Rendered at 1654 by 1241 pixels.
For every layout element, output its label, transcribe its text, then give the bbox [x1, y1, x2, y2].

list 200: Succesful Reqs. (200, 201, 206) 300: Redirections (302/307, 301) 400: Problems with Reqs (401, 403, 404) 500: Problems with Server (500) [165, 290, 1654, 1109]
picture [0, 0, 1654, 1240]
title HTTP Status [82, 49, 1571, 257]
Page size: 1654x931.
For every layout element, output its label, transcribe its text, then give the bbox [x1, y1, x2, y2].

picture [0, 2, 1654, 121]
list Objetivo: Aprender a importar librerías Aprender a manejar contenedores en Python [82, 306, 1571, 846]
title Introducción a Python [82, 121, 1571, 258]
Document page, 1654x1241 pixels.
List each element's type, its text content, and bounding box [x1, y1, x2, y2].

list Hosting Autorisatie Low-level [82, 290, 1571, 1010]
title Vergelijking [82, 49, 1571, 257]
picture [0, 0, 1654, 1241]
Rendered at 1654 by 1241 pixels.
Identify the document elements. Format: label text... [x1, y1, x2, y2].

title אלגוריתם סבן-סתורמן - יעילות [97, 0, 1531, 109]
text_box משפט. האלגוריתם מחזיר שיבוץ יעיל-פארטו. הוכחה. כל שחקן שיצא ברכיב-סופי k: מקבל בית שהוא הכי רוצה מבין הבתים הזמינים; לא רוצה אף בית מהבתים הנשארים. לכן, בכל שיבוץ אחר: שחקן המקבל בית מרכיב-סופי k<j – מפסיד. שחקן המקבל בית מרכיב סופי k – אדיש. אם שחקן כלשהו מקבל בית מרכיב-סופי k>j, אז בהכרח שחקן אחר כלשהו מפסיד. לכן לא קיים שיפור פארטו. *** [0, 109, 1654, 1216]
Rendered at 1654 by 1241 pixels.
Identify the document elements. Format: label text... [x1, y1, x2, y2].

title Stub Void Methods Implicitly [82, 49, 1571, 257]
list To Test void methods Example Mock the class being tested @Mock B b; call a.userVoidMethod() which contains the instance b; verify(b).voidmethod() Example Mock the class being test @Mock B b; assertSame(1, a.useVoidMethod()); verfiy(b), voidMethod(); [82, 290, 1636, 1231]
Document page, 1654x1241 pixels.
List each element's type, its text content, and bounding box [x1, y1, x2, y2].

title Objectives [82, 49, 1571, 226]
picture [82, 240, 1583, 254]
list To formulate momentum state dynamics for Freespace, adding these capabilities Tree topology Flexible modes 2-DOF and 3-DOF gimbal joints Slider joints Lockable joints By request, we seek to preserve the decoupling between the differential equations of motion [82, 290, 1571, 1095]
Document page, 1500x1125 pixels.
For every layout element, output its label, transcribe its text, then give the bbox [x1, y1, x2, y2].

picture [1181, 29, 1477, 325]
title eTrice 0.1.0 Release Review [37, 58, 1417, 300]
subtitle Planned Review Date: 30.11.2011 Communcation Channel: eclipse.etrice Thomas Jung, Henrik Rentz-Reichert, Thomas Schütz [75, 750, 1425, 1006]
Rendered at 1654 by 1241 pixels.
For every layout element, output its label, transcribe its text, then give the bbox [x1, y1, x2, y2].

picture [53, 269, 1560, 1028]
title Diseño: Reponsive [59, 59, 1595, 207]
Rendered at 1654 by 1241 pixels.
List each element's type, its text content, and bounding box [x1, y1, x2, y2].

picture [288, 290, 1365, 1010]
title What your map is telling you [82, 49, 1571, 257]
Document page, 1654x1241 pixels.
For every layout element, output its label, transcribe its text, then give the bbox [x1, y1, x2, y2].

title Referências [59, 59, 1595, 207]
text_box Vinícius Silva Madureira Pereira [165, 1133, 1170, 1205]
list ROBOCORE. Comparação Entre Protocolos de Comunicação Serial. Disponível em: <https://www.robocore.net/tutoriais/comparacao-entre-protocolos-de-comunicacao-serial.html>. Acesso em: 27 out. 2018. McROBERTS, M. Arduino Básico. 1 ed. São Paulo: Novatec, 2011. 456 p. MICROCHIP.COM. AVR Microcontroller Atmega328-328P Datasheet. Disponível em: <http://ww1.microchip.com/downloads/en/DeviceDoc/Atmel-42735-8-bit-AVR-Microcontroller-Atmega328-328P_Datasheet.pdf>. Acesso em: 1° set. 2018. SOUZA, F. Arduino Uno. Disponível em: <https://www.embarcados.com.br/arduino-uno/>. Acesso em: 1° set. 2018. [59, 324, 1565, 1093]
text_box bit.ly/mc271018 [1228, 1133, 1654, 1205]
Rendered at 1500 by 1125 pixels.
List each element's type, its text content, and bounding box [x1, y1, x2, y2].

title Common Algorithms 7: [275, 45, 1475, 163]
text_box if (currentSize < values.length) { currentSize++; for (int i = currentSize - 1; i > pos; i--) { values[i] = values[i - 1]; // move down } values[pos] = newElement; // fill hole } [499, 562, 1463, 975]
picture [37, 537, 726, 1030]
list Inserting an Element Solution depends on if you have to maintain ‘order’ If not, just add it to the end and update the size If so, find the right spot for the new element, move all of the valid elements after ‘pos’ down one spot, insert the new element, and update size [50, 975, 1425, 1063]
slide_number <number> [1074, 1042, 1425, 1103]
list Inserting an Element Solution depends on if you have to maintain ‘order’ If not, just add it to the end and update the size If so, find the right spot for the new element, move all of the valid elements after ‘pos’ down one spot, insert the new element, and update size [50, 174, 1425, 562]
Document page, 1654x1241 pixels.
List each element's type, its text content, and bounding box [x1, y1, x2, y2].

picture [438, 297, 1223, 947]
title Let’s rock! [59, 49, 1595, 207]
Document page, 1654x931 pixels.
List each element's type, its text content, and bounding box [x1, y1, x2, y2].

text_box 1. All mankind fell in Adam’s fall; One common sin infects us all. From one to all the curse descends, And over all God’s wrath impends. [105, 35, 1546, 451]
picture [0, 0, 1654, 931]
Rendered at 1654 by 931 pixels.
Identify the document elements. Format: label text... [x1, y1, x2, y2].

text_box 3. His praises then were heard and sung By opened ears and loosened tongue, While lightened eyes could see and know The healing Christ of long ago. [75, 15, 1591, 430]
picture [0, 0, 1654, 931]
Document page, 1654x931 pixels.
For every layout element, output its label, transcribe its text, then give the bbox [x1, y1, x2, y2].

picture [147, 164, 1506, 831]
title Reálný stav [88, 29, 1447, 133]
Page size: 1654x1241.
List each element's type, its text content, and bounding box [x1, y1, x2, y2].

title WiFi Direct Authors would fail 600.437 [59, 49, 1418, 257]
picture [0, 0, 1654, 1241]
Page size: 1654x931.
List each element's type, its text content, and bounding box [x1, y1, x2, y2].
****
*WORK TO COMPLETE:* Could you arrange the listing from the line with "Document page, 1500x1125 pixels." up to and including the line with "title What your" as a two-column CSV with the columns input and output, each row pairing one input with its output, every value in a single quoted field and line breaks replaced by spaces?

*COMPLETED TASK:*
input,output
"Document page, 1500x1125 pixels. For every layout element, output its label, transcribe its text, then give the bbox [x1, y1, x2, y2].","picture [1181, 29, 1477, 325] title eTrice 0.1.0 Release Review [37, 58, 1417, 300] subtitle Planned Review Date: 30.11.2011 Communcation Channel: eclipse.etrice Thomas Jung, Henrik Rentz-Reichert, Thomas Schütz [75, 750, 1425, 1006]"
"Rendered at 1654 by 1241 pixels. For every layout element, output its label, transcribe its text, then give the bbox [x1, y1, x2, y2].","picture [53, 269, 1560, 1028] title Diseño: Reponsive [59, 59, 1595, 207]"
"Rendered at 1654 by 1241 pixels. List each element's type, its text content, and bounding box [x1, y1, x2, y2].","picture [288, 290, 1365, 1010] title What your map is telling you [82, 49, 1571, 257]"